Yes, it ended trophyless for the Red Devils, but finishing second in the league and qualifying for European football is a step up.

Since then, it's all been downhill. Losing Russo is one thing - especially when many thought that Champions League football would be the deciding factor in whether she would stay at United or not. Losing Ona Batlle is another.

We don't have the full picture but it's not rosy. It's a shame to see a team that was on the verge of taking things to the next level instead taking a step back.

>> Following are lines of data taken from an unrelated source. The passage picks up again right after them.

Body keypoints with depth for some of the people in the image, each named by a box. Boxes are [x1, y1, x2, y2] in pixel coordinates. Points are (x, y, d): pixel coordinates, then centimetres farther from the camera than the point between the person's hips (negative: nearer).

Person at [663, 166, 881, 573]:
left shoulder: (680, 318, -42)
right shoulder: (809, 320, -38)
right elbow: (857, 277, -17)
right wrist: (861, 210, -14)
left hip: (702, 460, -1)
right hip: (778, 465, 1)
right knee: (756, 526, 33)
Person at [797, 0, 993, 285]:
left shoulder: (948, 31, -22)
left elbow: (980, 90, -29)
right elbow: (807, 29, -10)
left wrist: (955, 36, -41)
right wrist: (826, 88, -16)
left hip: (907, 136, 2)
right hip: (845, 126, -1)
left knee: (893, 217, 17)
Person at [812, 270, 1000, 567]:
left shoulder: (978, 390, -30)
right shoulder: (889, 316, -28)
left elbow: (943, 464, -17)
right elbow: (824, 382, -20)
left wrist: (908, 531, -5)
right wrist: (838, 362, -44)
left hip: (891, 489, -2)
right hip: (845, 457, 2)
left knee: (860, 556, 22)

That sparked the club's Head of Group Planning, Francesca Whitfield, saying that there should be a European-wide salary cap to "stop the gap widening". This blog isn't about that proposal, but it highlights the sorts of debates that we'll see more of in the coming years.

This is a watershed moment for women's football.

It will spark discussion around inequalities in the teams not supported by larger clubs. Although there are few names as big as Russo's, transfer fees will keep climbing as the competition between clubs becomes more and more fierce.

Women's football is on the ascendancy. Arsenal has already sold out the Emirates once, and the level of football on display on that day was glorious. Adding Russo to the mix - firing on all cylinders alongside a fully fit squad - could very well change the game.

But I shouldn't be surprised. Changing the game is what Arsenal does. Why would it stop now?